Extract.
If we were speaking in technicalities, I would be on Chapter 5 in The Artist Way because I am starting week 5 of my morning pages.

However that’s just technically.

In real life, I am deliberately making way through Chapter 3 stopping every paragraph to highlight every life giving item my eyes fall upon. I still can’t tell if Julia’s words are simply anointed or if it’s unexplainably my time to grasp this writing dream. Long run I guess it doesn’t matter, my understanding of who I am as a creative and the value it holds, is changing. This thought of writing a book is gradually developing from something people have told me I need to do and a dream of mine, to actually a thing I am made to do. I am not made to do it because I have a huge word to deliver, or a deep wisdom to give. I am made to do it because I am a writing creative and that alone gives life.

Supplied information.
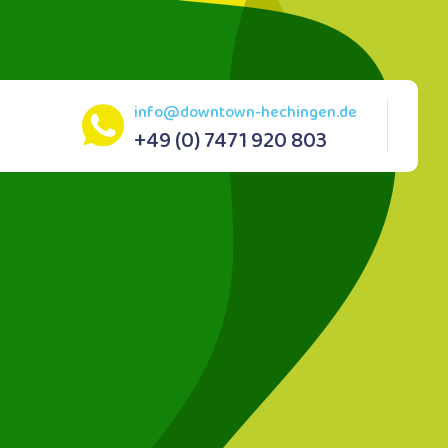
info@downtown-hechingen.de
+49 (0) 7471 920 803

What is needed. Reproduce verbatim the passage of the post about morning pages that begins with the words containing "In real life, I" and ends with "alone gives life.".

Exercise output.
In real life, I am deliberately making way through Chapter 3 stopping every paragraph to highlight every life giving item my eyes fall upon. I still can’t tell if Julia’s words are simply anointed or if it’s unexplainably my time to grasp this writing dream. Long run I guess it doesn’t matter, my understanding of who I am as a creative and the value it holds, is changing. This thought of writing a book is gradually developing from something people have told me I need to do and a dream of mine, to actually a thing I am made to do. I am not made to do it because I have a huge word to deliver, or a deep wisdom to give. I am made to do it because I am a writing creative and that alone gives life.